O mundo está diante da quarta revolução industrial que deverá ser tão profunda quanto as anteriores porém muito mais rápida. O Brasil necessita de empenho e dedicação dos governantes para equilibrar as necessidades capitalistas sem prejudicar as relações sociais da produção.

A chamada Indústria 4.0 é bastante mais abrangente e atua tanto nas dimensões físicas, quanto digitais e biológicas. A capacidade de promover alterações genéticas, alterando seres vivos – com todas as questões éticas que estão envolvidas – ampliam sobremaneira as possibilidades de produção industrial.

Novos materiais como o grafeno, considerado por muitos a mais importante descoberta em tecnologia das últimas décadas e sendo o Brasil o detentor da maior reserva de grafita, sua matéria prima, torna o país protagonista no fornecimento deste insumo e alvo de cobiça internacional.

As novas tecnologias são benéficas à produção e reduzem custos, em contrapartida é preciso observar e manter o controle sobre o significado desta redução de custos nas relações de trabalho, já que muitas vezes, redução de custo significa redução de pessoal.

A política industrial não pode ficar a cargo do empresariado. Tem de existir a mediação do estado para que novos processos beneficiem a maioria da sociedade ou que prejudiquem o menor número possível de trabalhadores.

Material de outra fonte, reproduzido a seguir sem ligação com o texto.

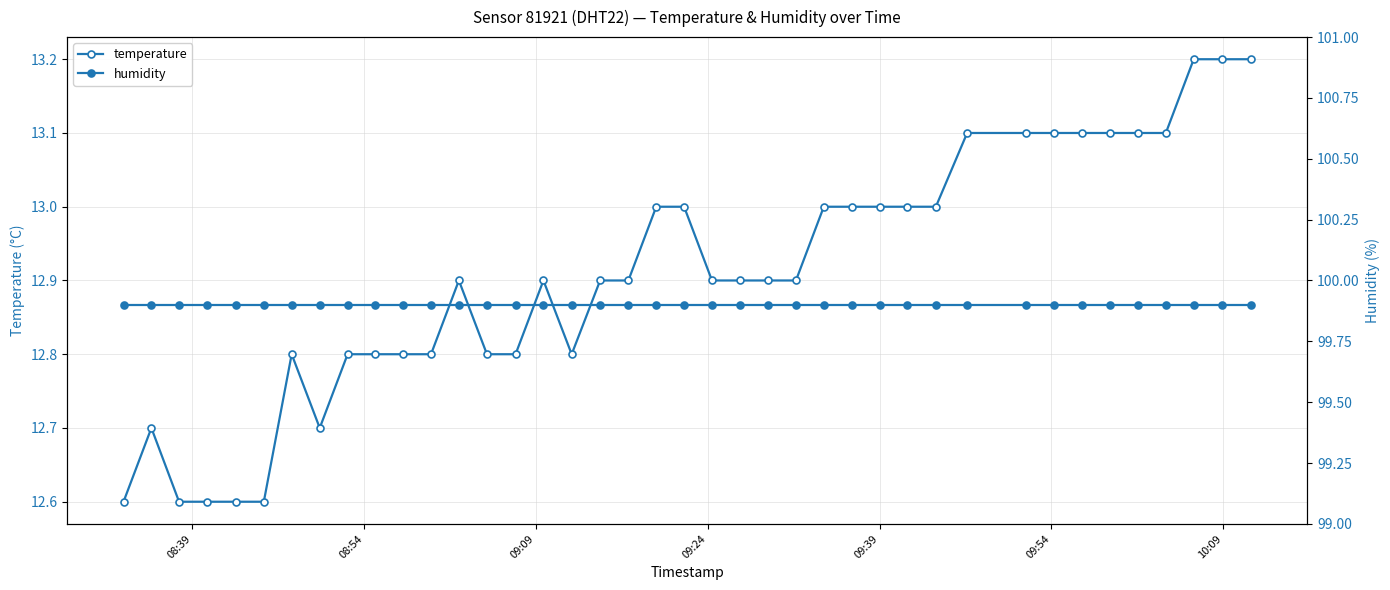

What is the value of the temperature point at the 14th from the left?

12.8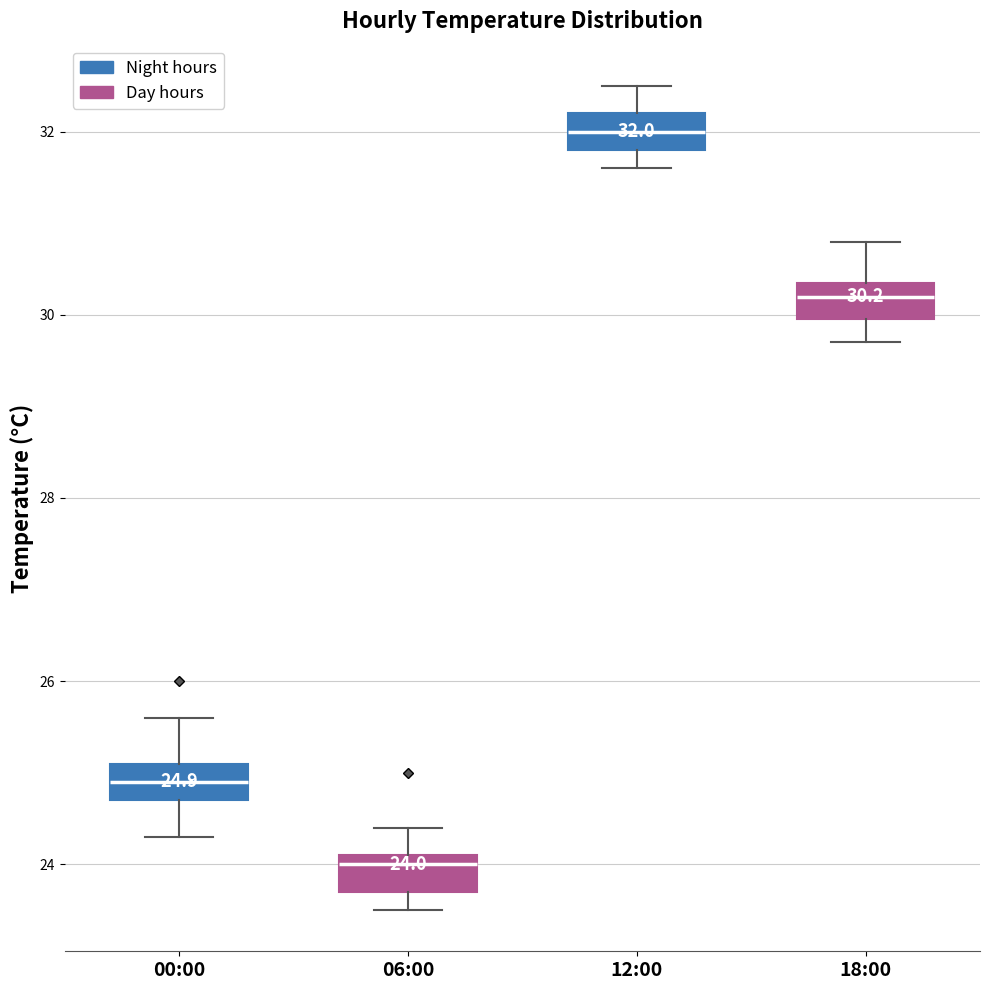

Which box's median line is the lowest?

06:00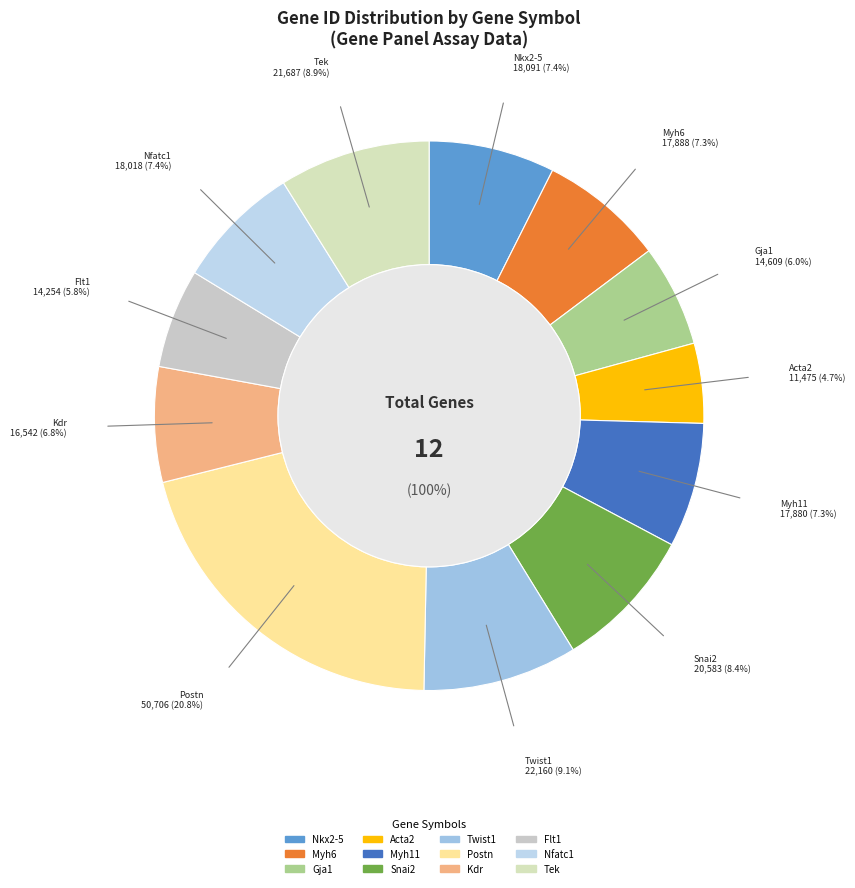

To the nearest percent, what is the difference between the largest and smallest slice percentages?

16%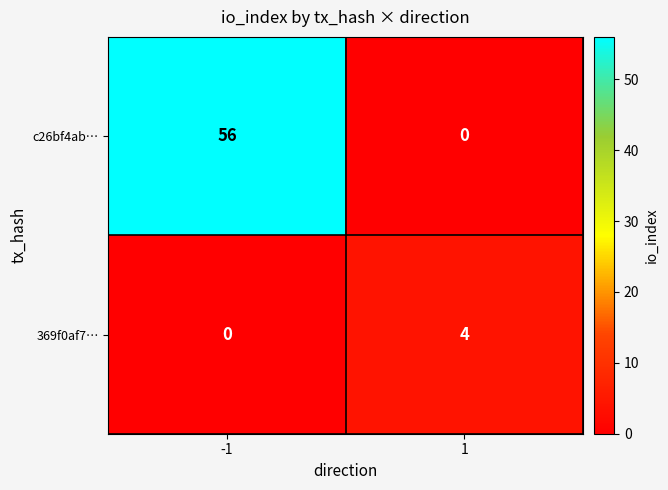

Rank the series at -1 from highest to lowest value.

c26bf4ab…, 369f0af7…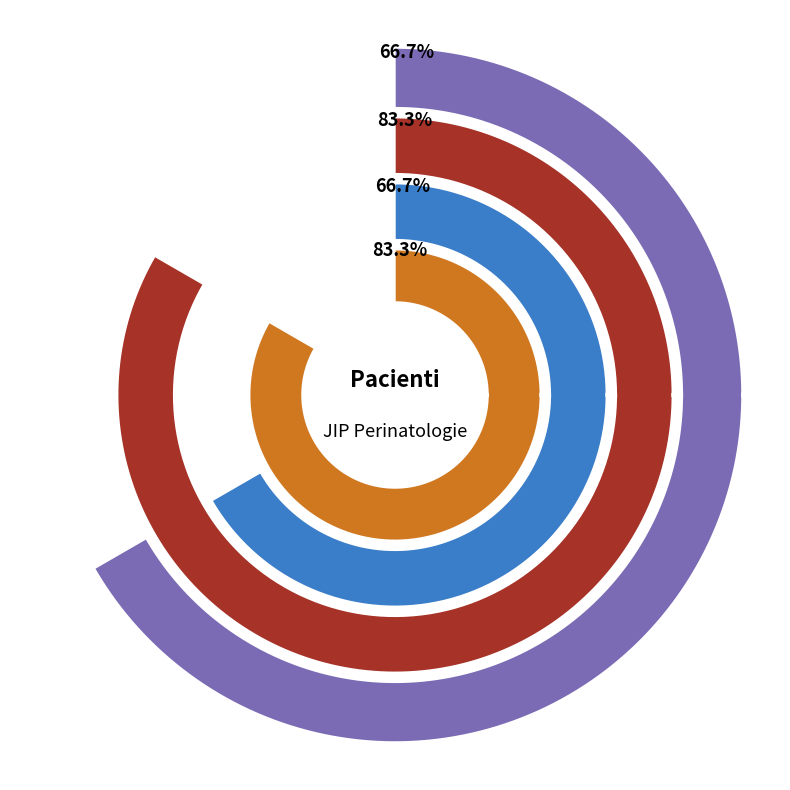

Which has a higher value, Volková_2 or Slavovová?

Volková_2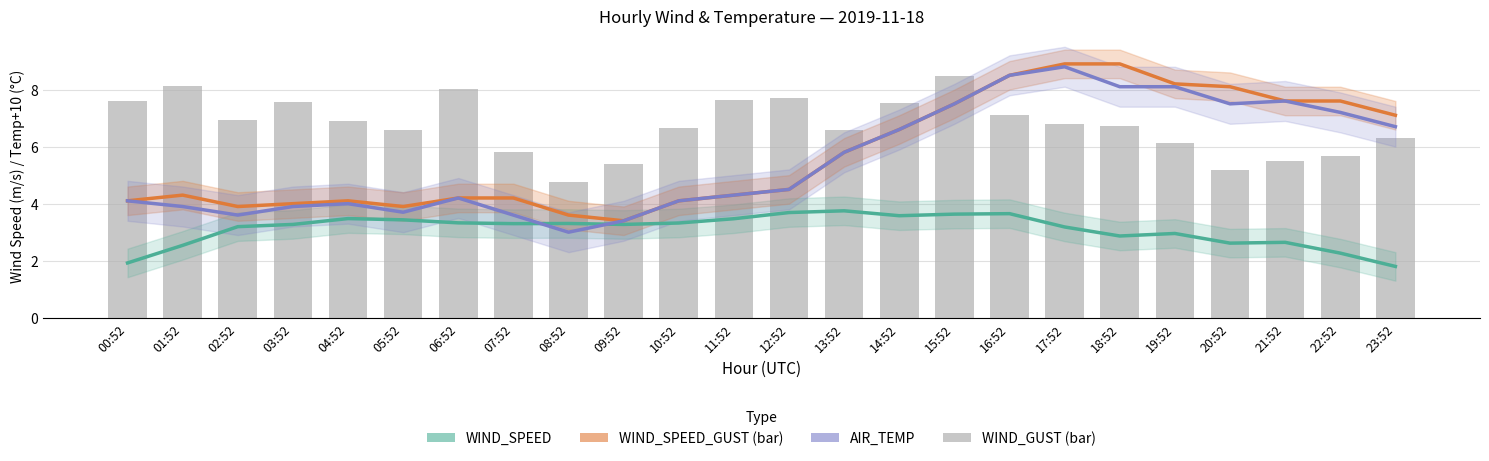

Which series has the largest range (max minus min)?

AIR_TEMP (+10)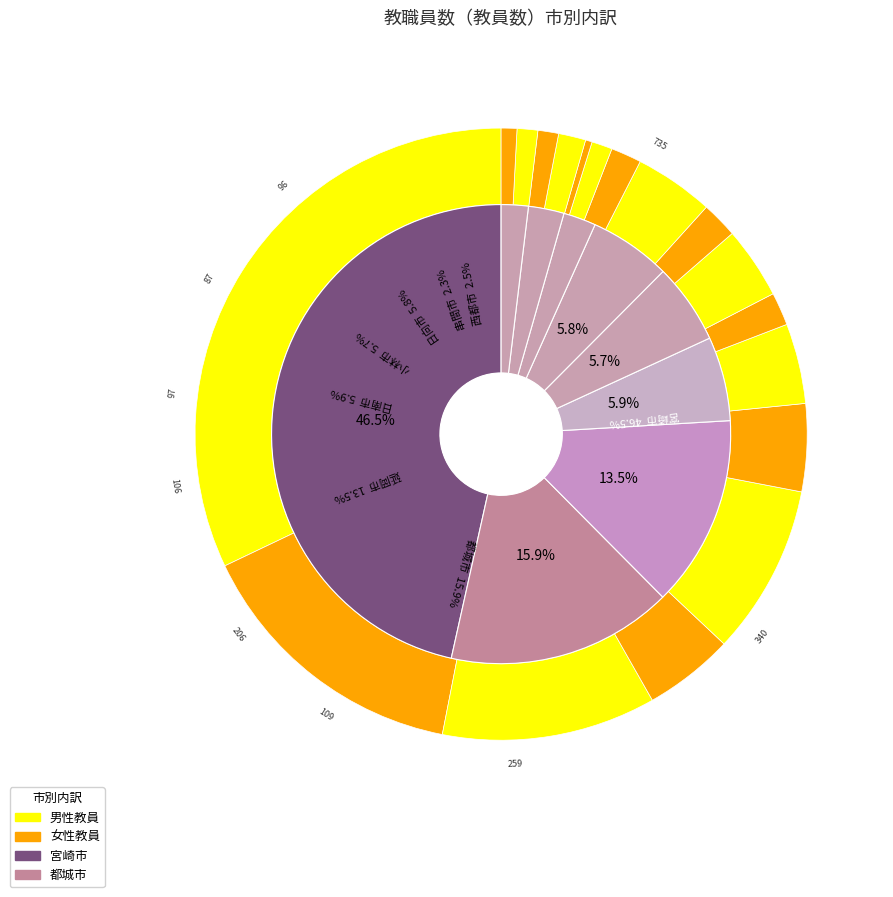

How many segments does this pie chart have?

9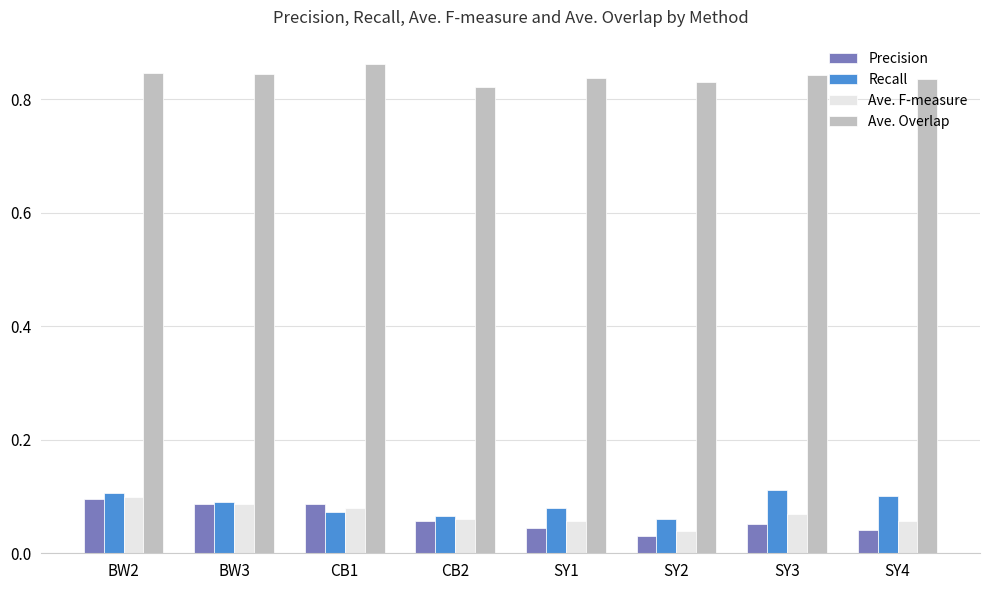

Count the number of data series in this chart.

4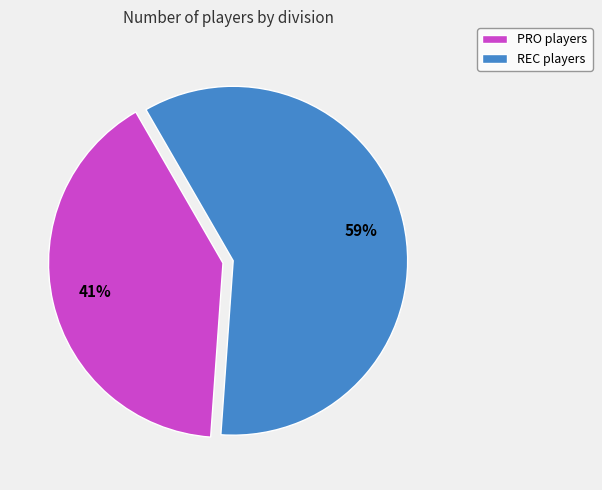

Rank the categories by value from lowest to highest.

PRO, REC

Com exemplo, a reforma trabalhista que regulamentou o trabalho temporário, reflete uma das características da quarta revolução industrial que é a formação de “trabalhadores em nuvem” que, afastados das relações tradicionais de emprego, formam um exército de mão-de-obra com flexibilidade do trabalho. A também chamada “nuvem humana” não passa de um grupo de trabalhadores sem vínculos, exploráveis, que recebem apenas pelas horas trabalhadas e sem garantias como auxílio-doença ou desconto para previdência.

A OTB - Ordem dos Trabalhadores do Brasil está atenta a este movimento que pode terminar na expropriação dos direitos trabalhistas e que não é exclusividade brasileira. Segundo o DIEESE, desde 2008 foram feitas 642 mudanças trabalhistas em 110 países com objetivo de flexibilizar contratações e jornadas com objetivo de reduzir o custo do trabalho. O governo eleito sinalizou disposição para com propostas deste teor, inclusive aprofundamento da reforma trabalhista de Temer.

A atividade sindical nunca foi tão importante quanto neste momento e é preciso união na defesa dos trabalhadores.